Based on membership surveys, AFCOM predicted that in a five-year period, one out of every four datacenters would experience a serious business disruption, which could involve anything from an entire datacenter to a few pieces of equipment. But Leonard Eckhaus, founder of the Orange, Calif.-based AFCOM and its past president, said this threat of disruption is increasing as the economy declines. "We believe it will worsen," he said.
Eckhaus is basing this latest warning on surveys and other feedback from members. AFCOM conducted two surveys of members, one last May with 300 responses from datacenter managers and a follow-up survey in late fall, as economic conditions declined, to which 133 responded.
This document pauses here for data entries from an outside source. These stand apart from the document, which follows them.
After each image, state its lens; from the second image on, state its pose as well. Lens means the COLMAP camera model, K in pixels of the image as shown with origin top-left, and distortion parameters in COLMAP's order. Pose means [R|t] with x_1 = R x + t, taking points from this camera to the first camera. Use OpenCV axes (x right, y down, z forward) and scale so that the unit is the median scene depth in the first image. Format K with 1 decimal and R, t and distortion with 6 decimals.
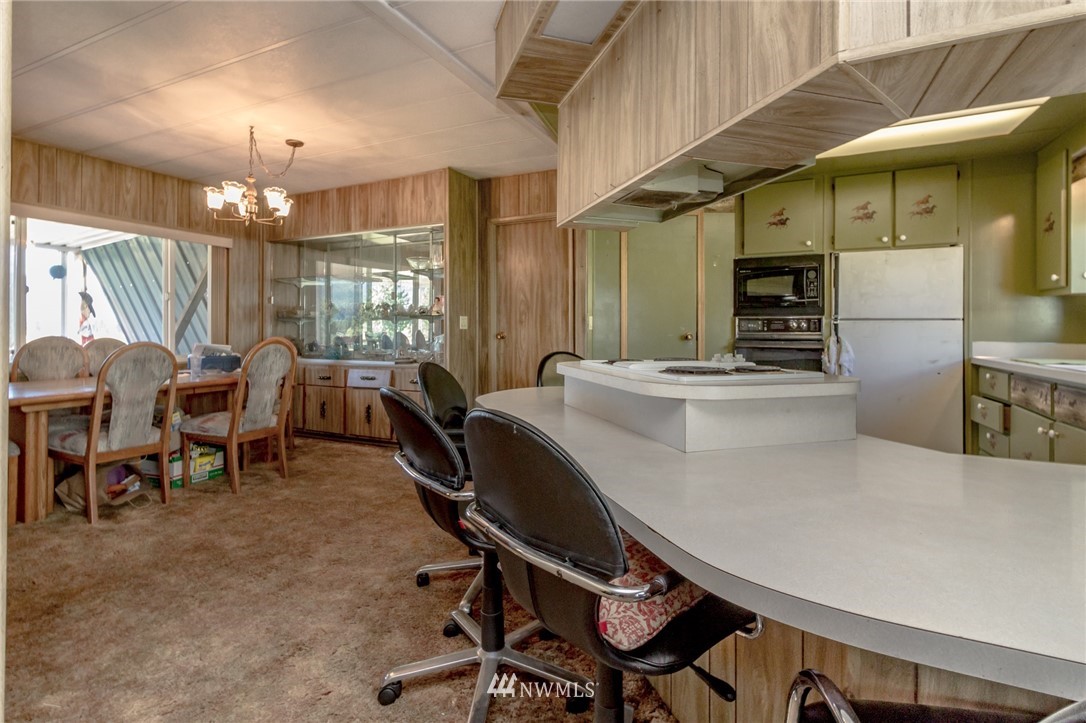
lens RADIAL K [[503.2, 0, 549.6], [0, 503.2, 326.4], [0, 0, 1]] dist [0.003110, 0.002277]
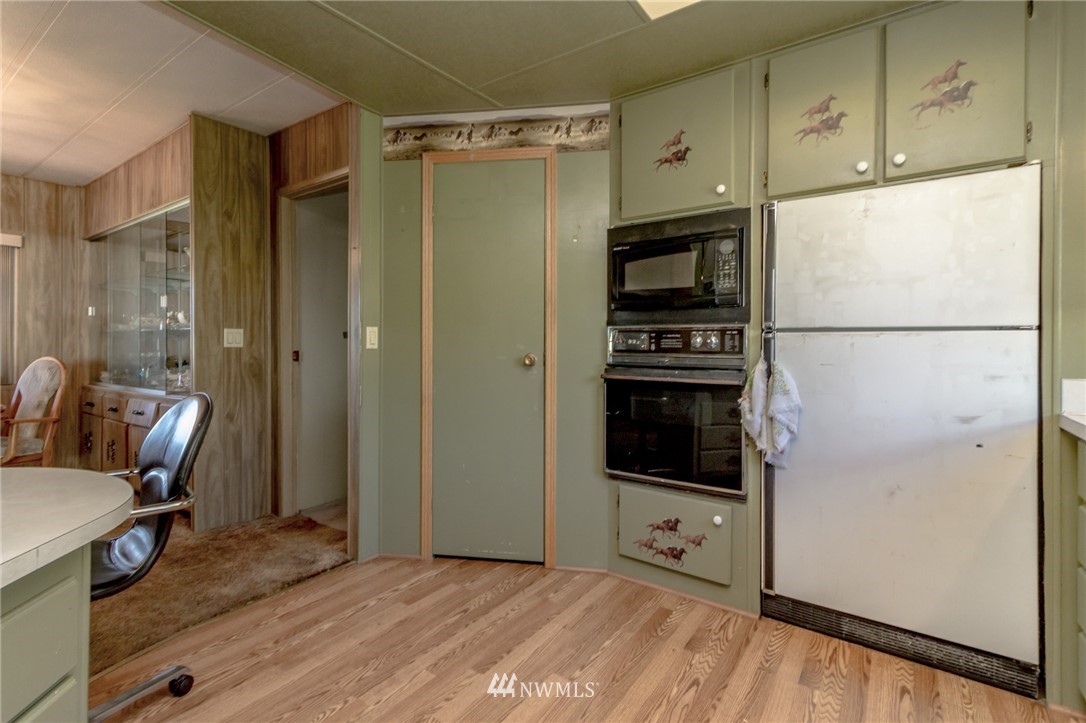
lens RADIAL K [[503.2, 0, 548.0], [0, 503.2, 345.8], [0, 0, 1]] dist [0.003110, 0.002277]
pose [[0.981965, 0.001702, -0.189053, 0.433948], [-0.001167, 0.999995, 0.002939, 0.001228], [0.189057, -0.002665, 0.981962, 0.434881]]
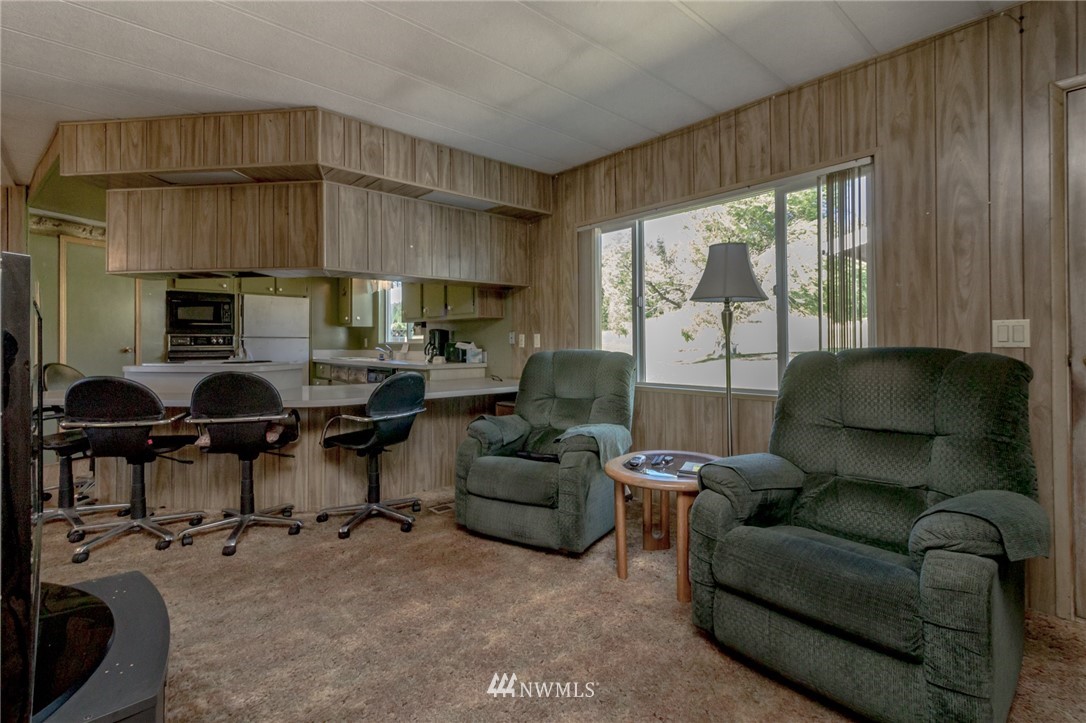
lens RADIAL K [[503.2, 0, 524.4], [0, 503.2, 342.3], [0, 0, 1]] dist [0.003110, 0.002277]
pose [[0.398650, -0.001795, 0.917102, -0.499284], [-0.000897, 0.999997, 0.002347, -0.002370], [-0.917103, -0.001758, 0.398647, -0.408455]]
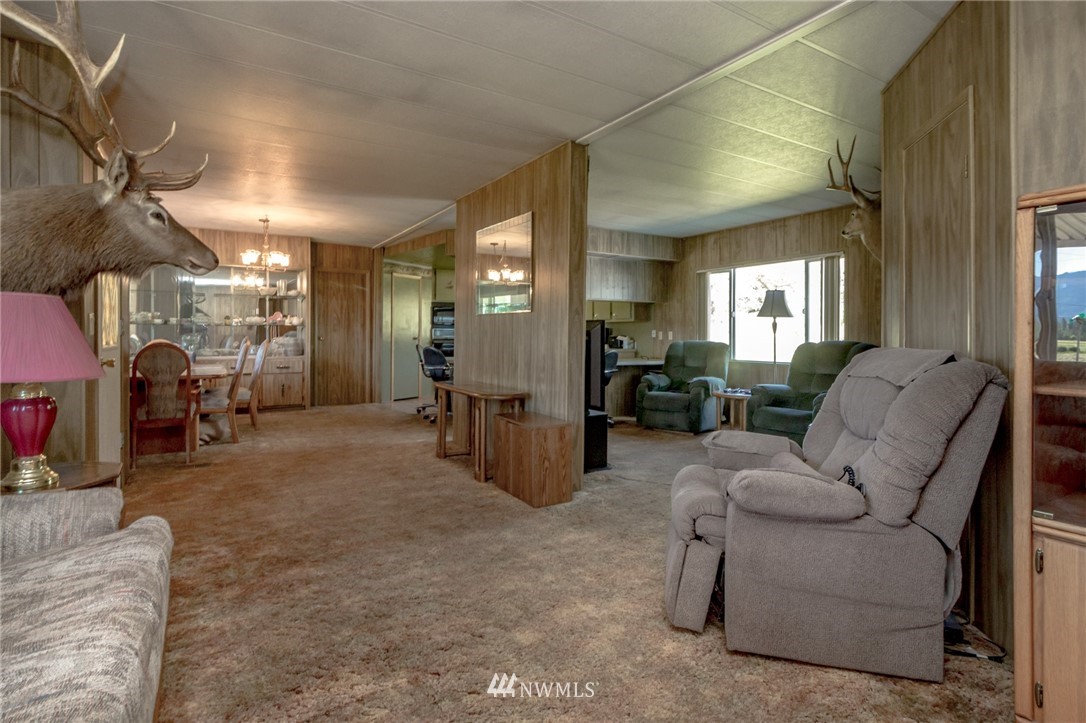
lens RADIAL K [[530.6, 0, 541.7], [0, 530.6, 334.9], [0, 0, 1]] dist [0.010923, -0.000399]
pose [[0.535124, 0.003304, 0.844767, -1.360945], [-0.011023, 0.999935, 0.003071, -0.006941], [-0.844702, -0.010955, 0.535125, -0.633343]]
Nearly half of the datacenter managers said cutbacks were planned, but the survey also cited some specific reasons why there might be a disruption in services, and two had to do with security: 6.1 percent are cutting physical security and 4.5 percent are scaling back data security. Nearly 12 percent said budget cuts generally would lead to disruptions.
But these surveys don't weigh in the impact of the federal stimulus spending, and datacenters may fare better than many other areas in this economy.
Tom Roberts, director of datacenter facility management at Trinity Information Services, the IT arm of a Novi, Mich.-based health care provider with 17 hospitals, said the nearly $900 billion in stimulus money may accelerate his planned spending on electronic records.
"My environment is about to double, triple in size," said Roberts in a forum at AFCOM's conference to discuss the survey results. Spending on IT and the power and cooling to support it could add up to hundreds of millions of dollars. "How can I keep up with that pace in a two-year period?" he said.
Most businesses would probably consider Trinity's problem a good one to have, but Roberts is also struggling with hiring datacenter talent. He's been focusing on retraining and redeploying IT staff to handle datacenter needs.